One morning the other week I had myself an opportunity to watch children at play.
Proceedings started early, before the start of a school day. A young child was playing hand tennis, for lack of a better word, with his mother and a bouncy plastic ball. The two were enjoying themselves in a relaxed manner, trying to maintain continuous play as the ball moved from one to the other.
After several such minutes a group of other kids approached, and they wanted their go. The mother retired to let them take their turn. Immediately, and without saying a word, the goal of the game changed: instead of keeping things running, the goal turned into smashing the ball as hard as possible and as quickly as possible so as to prevent the other player from hitting it. Instead of a variation of catch, the kids were now playing something closer to real tennis.

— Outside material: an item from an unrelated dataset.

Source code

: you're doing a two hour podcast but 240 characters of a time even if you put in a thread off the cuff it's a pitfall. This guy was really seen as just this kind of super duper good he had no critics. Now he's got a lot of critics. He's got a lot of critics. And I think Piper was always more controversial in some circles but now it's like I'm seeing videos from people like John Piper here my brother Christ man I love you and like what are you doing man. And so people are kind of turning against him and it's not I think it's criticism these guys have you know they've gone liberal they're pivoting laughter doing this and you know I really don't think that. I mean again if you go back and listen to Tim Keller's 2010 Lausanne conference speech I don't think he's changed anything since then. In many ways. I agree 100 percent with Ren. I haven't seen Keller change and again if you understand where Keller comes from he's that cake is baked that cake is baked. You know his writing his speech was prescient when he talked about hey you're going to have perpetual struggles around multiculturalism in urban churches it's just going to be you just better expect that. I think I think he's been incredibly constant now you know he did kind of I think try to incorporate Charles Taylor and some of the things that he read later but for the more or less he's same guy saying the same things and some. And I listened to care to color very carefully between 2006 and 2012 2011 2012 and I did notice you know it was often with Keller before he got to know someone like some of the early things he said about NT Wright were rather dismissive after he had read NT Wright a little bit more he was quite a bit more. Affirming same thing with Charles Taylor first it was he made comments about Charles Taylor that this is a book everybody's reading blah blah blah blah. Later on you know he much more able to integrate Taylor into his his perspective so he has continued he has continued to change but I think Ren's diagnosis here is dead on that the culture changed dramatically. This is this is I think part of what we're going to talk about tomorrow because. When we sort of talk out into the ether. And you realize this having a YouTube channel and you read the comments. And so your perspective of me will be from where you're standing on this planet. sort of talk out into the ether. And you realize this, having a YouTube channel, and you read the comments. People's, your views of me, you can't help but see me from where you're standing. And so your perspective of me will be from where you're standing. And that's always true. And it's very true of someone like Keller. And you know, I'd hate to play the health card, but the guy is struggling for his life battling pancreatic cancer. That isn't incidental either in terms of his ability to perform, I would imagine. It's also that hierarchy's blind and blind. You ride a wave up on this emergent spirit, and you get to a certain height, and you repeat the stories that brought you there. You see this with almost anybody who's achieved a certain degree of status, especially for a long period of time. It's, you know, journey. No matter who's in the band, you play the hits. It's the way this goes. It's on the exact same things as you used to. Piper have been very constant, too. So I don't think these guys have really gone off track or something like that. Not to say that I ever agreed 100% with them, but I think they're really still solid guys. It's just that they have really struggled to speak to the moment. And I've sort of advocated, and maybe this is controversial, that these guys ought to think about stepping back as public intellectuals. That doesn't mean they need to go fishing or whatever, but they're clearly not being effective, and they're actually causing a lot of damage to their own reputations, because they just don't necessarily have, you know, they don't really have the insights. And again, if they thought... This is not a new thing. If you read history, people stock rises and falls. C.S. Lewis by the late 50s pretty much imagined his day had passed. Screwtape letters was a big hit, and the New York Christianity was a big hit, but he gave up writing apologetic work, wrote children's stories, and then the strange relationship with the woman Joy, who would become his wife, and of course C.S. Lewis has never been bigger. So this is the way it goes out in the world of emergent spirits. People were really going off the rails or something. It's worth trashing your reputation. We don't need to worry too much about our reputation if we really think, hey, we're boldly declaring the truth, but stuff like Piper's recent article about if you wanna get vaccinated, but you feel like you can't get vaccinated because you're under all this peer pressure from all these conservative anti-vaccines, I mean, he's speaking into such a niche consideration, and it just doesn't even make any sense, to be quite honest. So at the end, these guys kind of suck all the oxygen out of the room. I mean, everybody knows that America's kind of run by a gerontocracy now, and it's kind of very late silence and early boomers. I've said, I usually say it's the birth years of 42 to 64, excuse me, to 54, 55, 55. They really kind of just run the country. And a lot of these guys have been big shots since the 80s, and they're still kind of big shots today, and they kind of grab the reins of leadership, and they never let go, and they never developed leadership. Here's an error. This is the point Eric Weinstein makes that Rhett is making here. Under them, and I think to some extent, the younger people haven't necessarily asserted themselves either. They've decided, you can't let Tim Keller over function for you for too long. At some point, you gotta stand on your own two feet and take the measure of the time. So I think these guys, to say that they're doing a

I could not avoid reminiscing about my own time at the playground. Back at those days, the days before we had much in the way of the modern day alternatives – computers and TV – the only real alternative to outdoor play was book reading. Which meant that I read a lot and played a lot.
Perhaps due to that lack of alternatives, ball games were managed through some unwritten contract that dictated, by force of mutual benefit, that the main objective of the game is to keep on playing. Games were thus quite open and inclusive of those who did not handle a ball as well as others. More interestingly, given my contemporary observations, the competitive edge of the game was generally absent. Sure, we kept scores and all, but it wasn’t about winning; when the main objective is to keep on playing one has to ensure the other players receive constant motivation to play.
I do wonder, though, whether this difference in play style is solely a result of modern times’ excessive stimulation and overabundance of entertainment alternatives. Could it also be a cultural thing, too?
I cannot claim to have much in the way of evidence on this matter. However, I do wonder – aloud – whether that essence of what being Australian is all about has its say here. Sports is a major part of Australian culture, and right beside it are competitiveness and winner-ism. If one grows up to learn that the main goal is not to win or beat your opponent but rather to thrash them, then by default thrashing becomes the core objective of gameplay. To use a pub, it is the name of the game.
It would be interesting to observe contemporary kids in less sports obsessive countries as they play with a ball. For now, though, I will note the rather sad nature of modern gameplay between Australian males of primary school age and hold it against Aussie culture.